Vivía a unas cuatro cuadras de allí, en Obrapía, casi al fondo de la Zaragozana. Su domicilio era apenas un cuarto con barbacoa, un bañito minúsculo y una cocinitica. El reguero y la suciedad que encontré eran de tres pares de timbales. Me contó farfullando que se llamaba Simón, tenía setentaiocho años, estaba solo desde que se le murió la vieja hacía tres años, le habían extirpado un riñón y un pulmón, no tenía hijos y estaba pasando más trabajo que un cochino a soga.
Por mi parte le dije que era huérfano desde pequeño, que había tenido una mujercita, pero que murió en el parto de nuestro primer hijo, que estaba destruido emocionalmente y que por eso había abandonado mi pueblo, huyendo de los fantasmas del pasado, que ahora andaba errante y sin punto fijo donde vivir. A pesar de todas sus desgracias el viejito no había perdido su sentido del humor y cuando hubo descansado un poco me agasajó con un café recién colado que me supo a gloria y mientras se le iluminaba el rostro con una pícara sonrisa me dijo.
_ Tú y yo somos como una tuerca y un tornillo, cada uno por su lado no servimos para nada ¿Por qué no te quedas a vivir aquí un tiempo? Así me ayudas y te ayudo.
Vi los cielos abiertos con su proposición, pero para darme aires de honesto y desinteresado comencé por rechazarle la oferta. Tanto me dio el viejo hasta que por fin le dije.
_Vamos a probar. Yo no soy muy buen cocinero y como amo de casa nunca me he probado, así que usted que tiene más experiencia, sus gustos y resabios me va diciendo lo que le gusta y lo que no, hasta ver si la cosa funciona.

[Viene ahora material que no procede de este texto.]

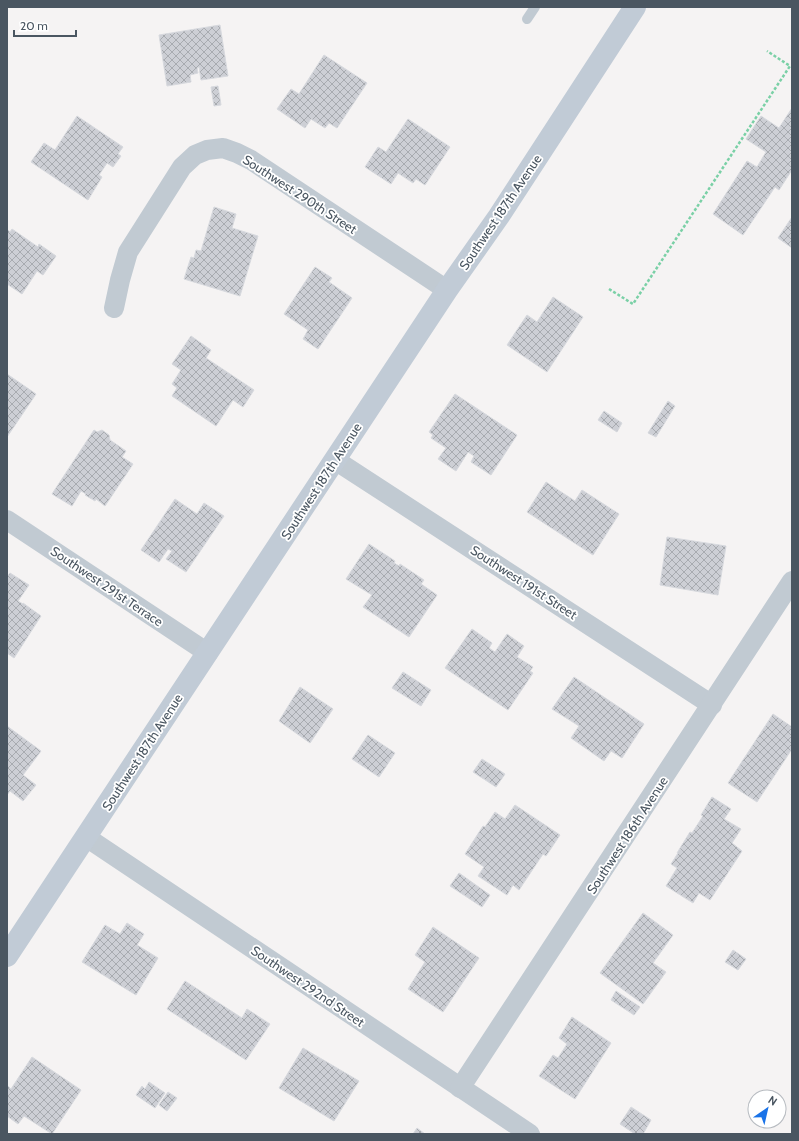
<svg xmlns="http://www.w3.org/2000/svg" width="799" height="1141" viewBox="0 0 799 1141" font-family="Cabin,sans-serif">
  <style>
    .building { fill: url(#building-cross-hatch); stroke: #d7d9de }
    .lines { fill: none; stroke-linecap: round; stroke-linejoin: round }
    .path { stroke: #7ad0a6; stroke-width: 2.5; stroke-dasharray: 3 2; stroke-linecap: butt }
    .lane { stroke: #c1cad2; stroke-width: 10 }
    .street { stroke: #c1cad2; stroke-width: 20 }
    .secondary { stroke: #c1cbd6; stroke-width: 22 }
    .labels { text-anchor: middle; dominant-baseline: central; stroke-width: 3.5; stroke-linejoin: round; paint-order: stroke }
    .street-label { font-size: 13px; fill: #4a5661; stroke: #fff }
  </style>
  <defs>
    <pattern id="building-cross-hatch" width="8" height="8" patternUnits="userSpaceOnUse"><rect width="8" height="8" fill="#cdcfd5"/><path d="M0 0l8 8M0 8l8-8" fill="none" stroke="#a8abb0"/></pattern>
  </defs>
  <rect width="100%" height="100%" fill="#f5f3f3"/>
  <g class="building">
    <path d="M220,25L228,76L201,80L199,67L197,68L198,73L190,75L191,82L167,86L159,35Z"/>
    <path d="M324,55L367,83L337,128L329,123L325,128L311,119L305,128L277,109L291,89L299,94Z"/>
    <path d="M218,86L221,105L214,106L211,87Z"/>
    <path d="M792,108V170L779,190L775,187L743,235L713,214L747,161L757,167L766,152L746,139L761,116L779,128Z"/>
    <path d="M77,116L123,147L118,154L121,156L113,167L107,163L99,175L102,177L88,200L31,162L44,143L55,150Z"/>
    <path d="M408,119L450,147L425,185L416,179L413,183L398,173L391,184L365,167L378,147L386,152Z"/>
    <path d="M214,207L236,214L232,228L258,236L240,296L184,279L191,257L194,258L196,250L201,251Z"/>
    <path d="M792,217V248L778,238Z"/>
    <path d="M7,229L10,232L12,229L38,247L39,244L56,256L43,275L37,271L22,294L7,284Z"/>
    <path d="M315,267L332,278L329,282L352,298L318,349L303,339L308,330L284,314Z"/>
    <path d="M553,297L583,317L547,372L507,345L527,315L537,322Z"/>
    <path d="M191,336L211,350L206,358L254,390L243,407L233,400L216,426L172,396L177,388L172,384L181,370L172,364Z"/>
    <path d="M7,374L36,394L7,437Z"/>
    <path d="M455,394L517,435L491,475L471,462L474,456L468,452L456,471L438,459L446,448L431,438L433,435L429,432Z"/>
    <path d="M668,401L675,406L656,437L648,433Z"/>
    <path d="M604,411L622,423L617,432L598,420Z"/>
    <path d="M94,430L97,432L102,430L109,435L110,440L126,451L122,457L133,464L105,506L96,499L95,501L85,495L86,494L81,491L72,506L52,494Z"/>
    <path d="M546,482L575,501L582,490L619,514L593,555L527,512Z"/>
    <path d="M175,499L197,514L204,503L224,516L186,572L166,559L172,551L168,549L159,562L141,550Z"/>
    <path d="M667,537L726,546L718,595L660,585Z"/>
    <path d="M369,544L395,561L394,563L399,566L400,564L424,580L421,584L437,595L409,637L363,607L372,595L346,579Z"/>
    <path d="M10,573L29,585L18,601L23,604V603L41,616L14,658L7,653V577Z"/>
    <path d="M472,629L492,643L489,648L495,652L507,634L524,646L517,657L533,667L530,671L533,673L508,710L445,668Z"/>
    <path d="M403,672L431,690L421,706L392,688Z"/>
    <path d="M574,677L644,724L622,758L611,751L604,761L571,738L579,726L552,709Z"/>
    <path d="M300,687L333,709L310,743L279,721Z"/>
    <path d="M773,714L792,727V749L757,802L728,783Z"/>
    <path d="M7,726L41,751L23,775L36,785L23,801L10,791L7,795Z"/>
    <path d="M368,735L395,753L379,777L352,759Z"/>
    <path d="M482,759L505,774L496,787L473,772Z"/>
    <path d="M712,797L731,809L724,819L741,829L732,843L742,851L710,900L699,893L693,903L666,886L677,868L671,864L678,853H677L690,832L692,833L703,816L701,815Z"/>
    <path d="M515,805L560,835L546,856L543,854L519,890L513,885L507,895L478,876L484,867L465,854L483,826L485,827L495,812L505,819Z"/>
    <path d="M459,873L490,895L482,907L450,886Z"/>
    <path d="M643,913L673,935L653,963L666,972L643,1004L600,973Z"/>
    <path d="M127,923L144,934L137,945L158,958L136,995L82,962L105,925L120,934Z"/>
    <path d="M433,927L479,958L443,1012L408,989L425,962L415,955Z"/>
    <path d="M733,950L746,959L738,970L725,962Z"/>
    <path d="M185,981L242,1018L247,1009L270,1024L246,1060L167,1009Z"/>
    <path d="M616,991L640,1007L634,1015L611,1000Z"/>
    <path d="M572,1017L611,1043L575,1099L539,1076L553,1055L558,1058L567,1044L559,1038Z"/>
    <path d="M303,1048L359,1081L334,1121L279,1088Z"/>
    <path d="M32,1057L81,1090L52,1134L24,1116L18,1124L7,1116V1085L11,1089Z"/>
    <path d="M149,1082L165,1093L155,1108L136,1095L142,1086L145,1089Z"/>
    <path d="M168,1092L177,1098L167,1111L159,1105Z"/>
    <path d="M631,1107L651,1120L643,1134H635L620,1124Z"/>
    <path d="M417,1128L425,1134H413Z"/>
  </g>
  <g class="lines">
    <path class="path" d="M609,289L633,304L790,66L767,51"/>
    <path class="lane" d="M527,19L535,7"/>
    <g class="street">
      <path d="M114,308L120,280L128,252L182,167L195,155L207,150L223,148L237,153L251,160L447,290"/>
      <path d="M335,460L712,705"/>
      <path d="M7,520L208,653"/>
      <path d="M86,837L530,1134"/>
      <path d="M460,1088L792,581"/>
    </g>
    <path class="secondary" d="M7,956L447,290L499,216L635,7"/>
  </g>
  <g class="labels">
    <g class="street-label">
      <text transform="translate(300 194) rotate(33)">Southwest 290th Street</text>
      <text transform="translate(500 212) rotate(-56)">Southwest 187th Avenue</text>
      <text transform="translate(321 481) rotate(-57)">Southwest 187th Avenue</text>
      <text transform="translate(524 582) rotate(33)">Southwest 191st Street</text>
      <text transform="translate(107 586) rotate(34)">Southwest 291st Terrace</text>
      <text transform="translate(142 752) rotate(-57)">Southwest 187th Avenue</text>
      <text transform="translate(627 835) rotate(-57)">Southwest 186th Avenue</text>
      <text transform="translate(308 986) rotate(34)">Southwest 292nd Street</text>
    </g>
  </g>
  <rect width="799" height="1141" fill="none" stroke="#4a5661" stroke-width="16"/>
  <g transform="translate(767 1109) rotate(34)"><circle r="19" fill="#ffffff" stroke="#b7bbc0"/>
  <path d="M0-3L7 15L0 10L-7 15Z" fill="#1a73e8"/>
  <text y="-6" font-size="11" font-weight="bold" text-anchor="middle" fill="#4a5661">N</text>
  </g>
  <path d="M14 30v6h62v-6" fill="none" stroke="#4a5661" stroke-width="2"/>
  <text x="20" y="30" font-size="12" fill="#4a5661" stroke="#ffffff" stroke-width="3" paint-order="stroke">20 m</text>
</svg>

Fue increíble la cantidad de trastos y cacharros que saqué con la primera limpieza que hice en aquel cuartucho: botellas vacías por docenas, trapos, revistas, zapatos sin parejas, un tibor lleno de huecos, ollas de hierro y aluminio tiznadas, requemadas, latas oxidadas y mil cosas más. Después conseguí una tanqueta de lechada y le metí dos manos de pintura a las paredes, destupí los caños, remendé la puerta, aseguré escalones, desinfecté el piso, cambié bombillos por lámparas de luz fría. Al cabo de una semana los pocos vecinos que lo visitaban miraban sorprendidos cómo había cambiado aquello desde que vino a vivir con Simón su sobrino.
Fui a visitar a mi madre y abuela a las que encontré bien de salud pero preocupadas por mi larga ausencia, las tranquilicé como pude y regresé con los documentos necesarios para instalarme en la Habana. Tan buena era mi suerte que a la vecina nuestra por el lado derecho, la del final del pasillo le dio un patatús y guardó el carro. El mismo Simón se encargó de hacer la solicitud del cuarto, ahora vacío, por colindancia y al cabo de un mes se lo autorizaron. Abrí una puerta de comunicación en la pared que los separaba y nos vimos en posesión de un local bastante bien conservado. Los funcionarios de Vivienda se llevaron todo lo servible que encontraron allí para entregarlo a otros casos sociales, por lo que entonces nos sobraba espacio o nos faltaban muebles que es lo mismo.